JOSIE T. (from Milwaukee, WI) You stated that Trent Richardson had “no ills to cure” in the last mailbag edition. Trent fumbled three times in 2013 with a very limited amount of touches, and two of those fumbles came in critical games. That needs to be cured. Is there something more innovative we can do to provoke greater crowd noise, and what are the restrictions the NFL places on this? For instance, placing a live decibel reading on the big screens during third downs and rewarding season ticket holders in some way every time the noise breaks 110 decibels?

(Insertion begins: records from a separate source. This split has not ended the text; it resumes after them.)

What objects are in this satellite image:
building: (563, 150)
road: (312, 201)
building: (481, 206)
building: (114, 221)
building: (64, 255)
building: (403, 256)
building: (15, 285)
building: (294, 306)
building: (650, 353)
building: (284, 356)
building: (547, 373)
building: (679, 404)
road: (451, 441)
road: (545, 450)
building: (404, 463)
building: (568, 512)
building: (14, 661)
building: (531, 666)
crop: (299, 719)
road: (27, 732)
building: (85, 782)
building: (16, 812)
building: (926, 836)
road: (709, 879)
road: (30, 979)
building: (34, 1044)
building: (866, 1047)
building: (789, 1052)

I know that sounds impractical and silly, but we’ve seen the impact in Seattle when a franchise takes a more involved approach to encouraging crowd noise – they’re the loudest place to play because of stadium design, the 12th Man activities and the culture they’ve created, much of which came from the franchise, not just the fans. The only thing we do is put the “get loud” message up on the screens. Let’s be more proactive as a franchise to take the noise to the next level if it makes the team more competitive.
A: While the numbers you mention are true, I don’t think it’s a long-term issue for Trent. As for the crowd noise, we get rowdy ourselves in Indianapolis. Our fans have made Indianapolis a rough stop for teams for the past 10-12 years, once causing a pundit to think we were piping in noise. That only served to stoke our fans more. We’re always looking for ways to make it tougher, and our fans have been a big impetus for our success. Hey, tip your cap to Seattle. They do a great job. So do others. We’ll be creative in our game presentations (we’re already good at it, if you’ve seen us), and we’ll take our fans over any others. Thanks for writing and supporting us from miles away. Hope you get down here some time.

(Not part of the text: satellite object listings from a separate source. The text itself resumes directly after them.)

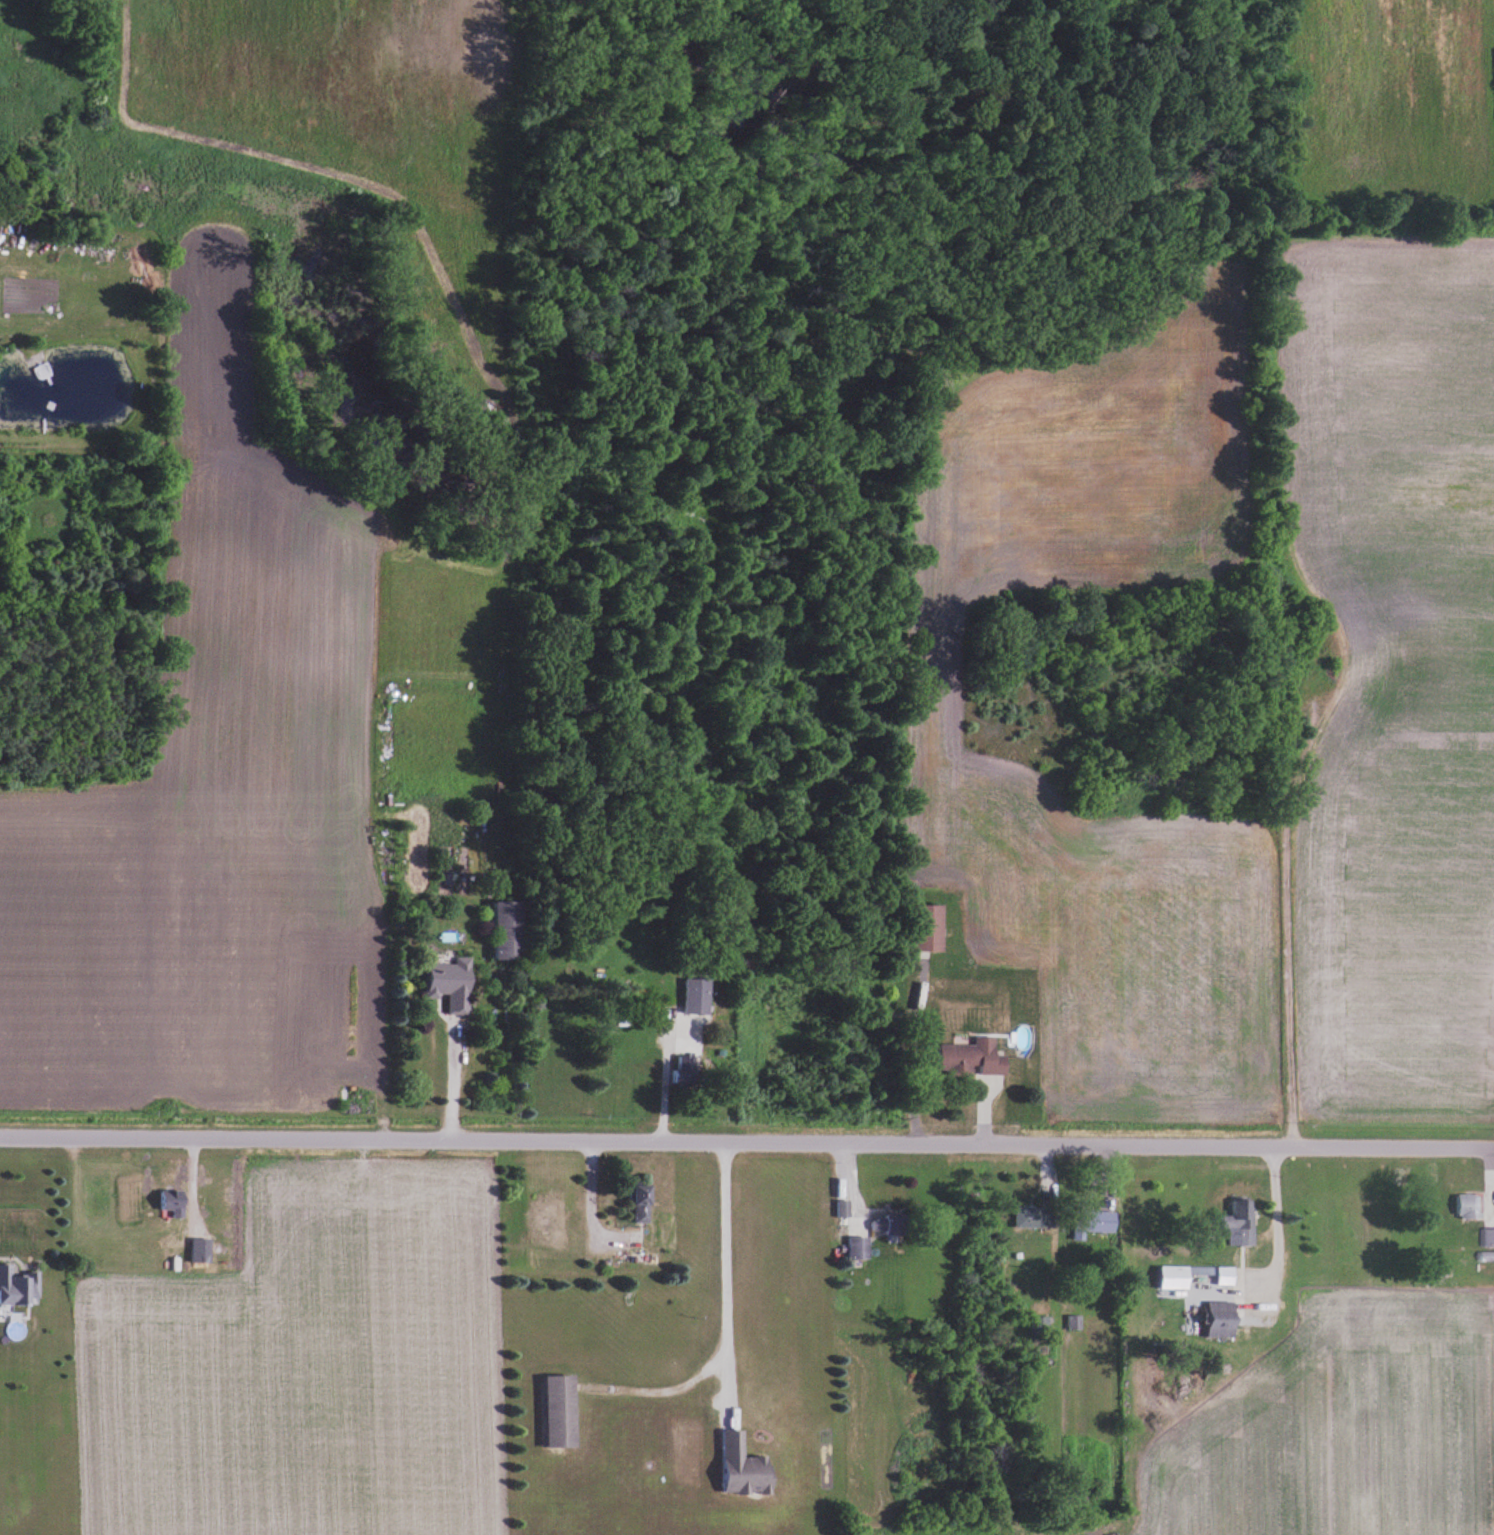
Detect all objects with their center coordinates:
building: (931, 928)
building: (512, 930)
building: (454, 983)
building: (700, 996)
building: (689, 1030)
road: (889, 1051)
building: (975, 1058)
building: (686, 1069)
road: (453, 1079)
road: (666, 1084)
road: (747, 1142)
building: (174, 1202)
building: (645, 1204)
building: (1474, 1205)
building: (845, 1207)
building: (1037, 1217)
building: (1096, 1222)
building: (1243, 1223)
building: (892, 1224)
building: (1490, 1237)
building: (860, 1247)
building: (203, 1250)
building: (1488, 1262)
building: (1229, 1276)
building: (1177, 1277)
building: (18, 1286)
road: (708, 1314)
building: (1225, 1319)
building: (564, 1412)
building: (745, 1468)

JESS T. (from Dallas, TX) Why all the flack about Ryan Grigson? Just look where this team was two years ago. We still have a few holes which will be helped by our picks in the draft. Give a full slate next year we will move right to the top as a contender for years to come. Know why?
DAVE H. (from Sebring, FL) There are still some very good FAs not signed – MJD, Jared Allen, Vince Wilfork. Any of these guys would be a great asset for the Colts. If they would sign for less to win a Super Bowl, it would be a win-win for both parties. Have our guys been in contact with them and showed them we could have been in the Super Bowl if not for the injuries last year? We want to make a run at it. I feel the staff should make some big pitch to these players and see if they want a ring.

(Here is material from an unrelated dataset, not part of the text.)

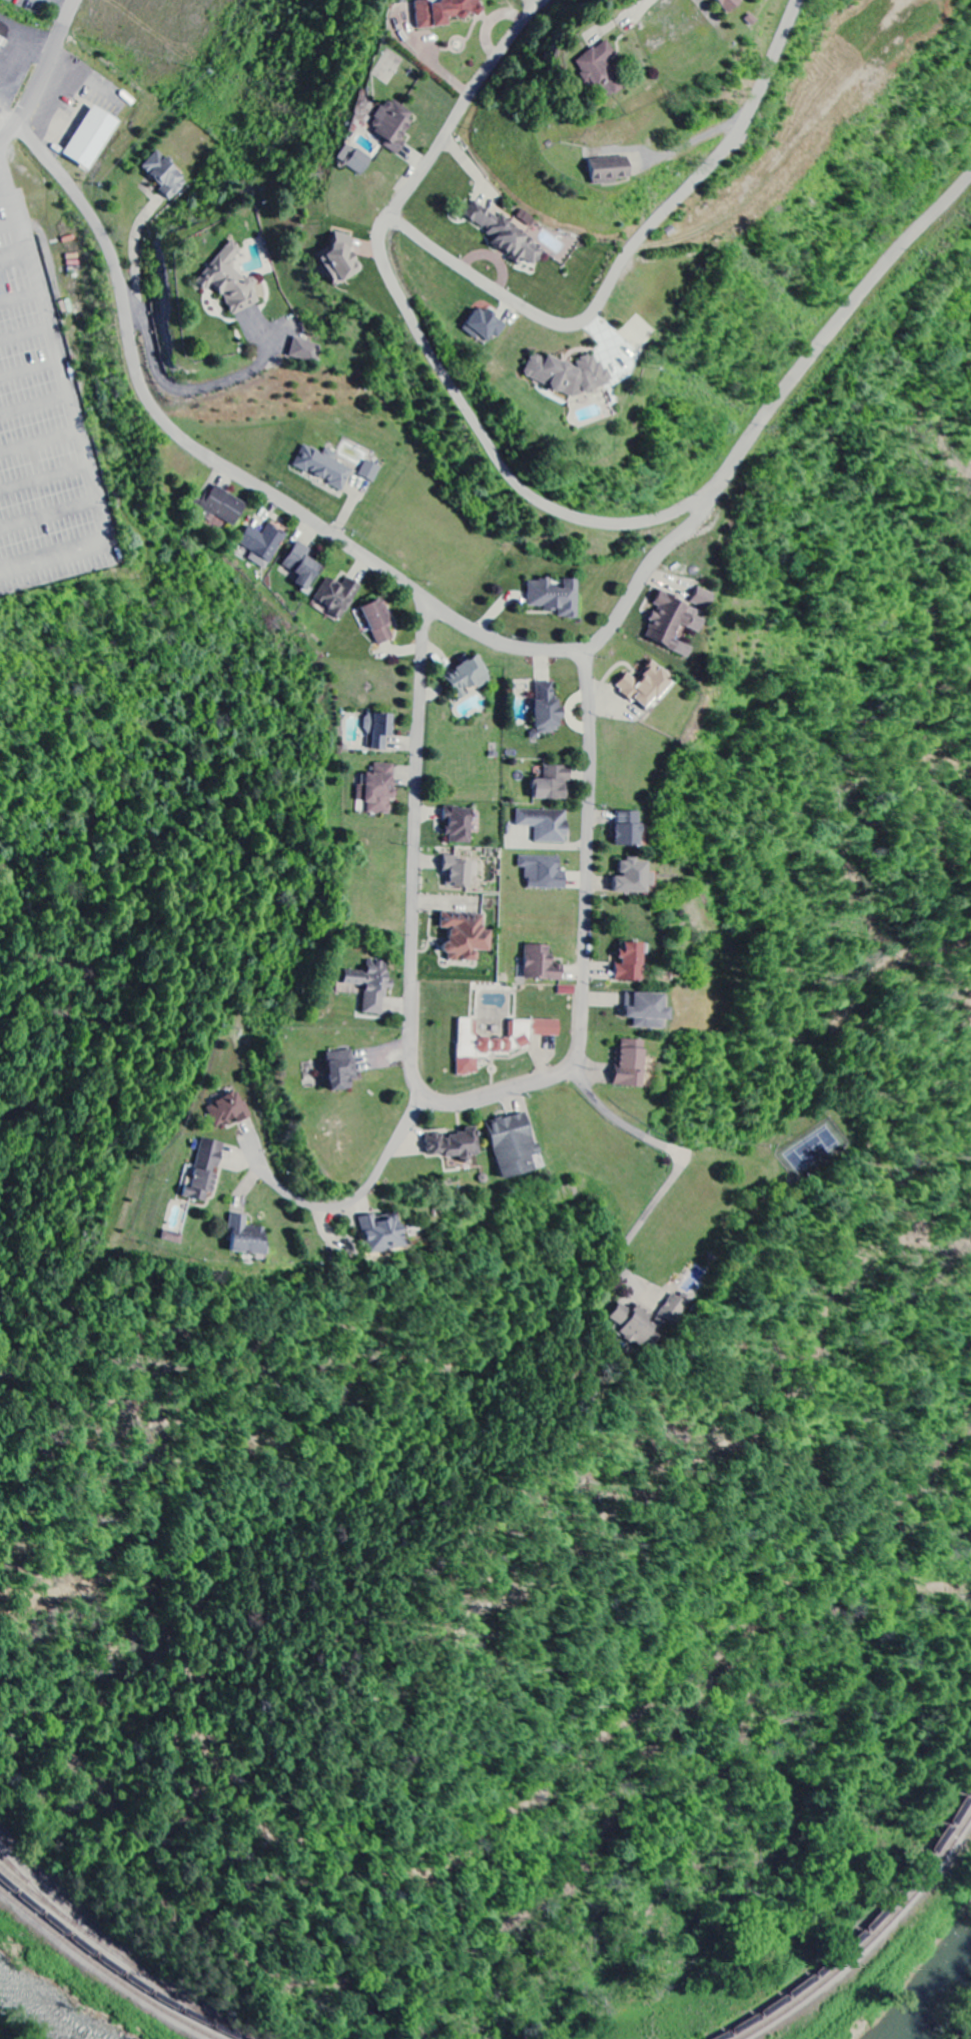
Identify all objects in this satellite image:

A: You can sell sizzle sometimes and the aspiration of a Super Bowl for us is real, but players on the top end of free agency (historically and not aimed at these guys in particular) can be more driven by dollars at this point of their careers. Some can be motivated by a title opportunity like you said, but you get the feeling most of those types of signings happen a little later in the process. We’ll keep looking at what is out there to see if needs can be met with proper opportunity. I think at these positions, though, we’re pretty well set with players on hand and money dedicated to those position groups.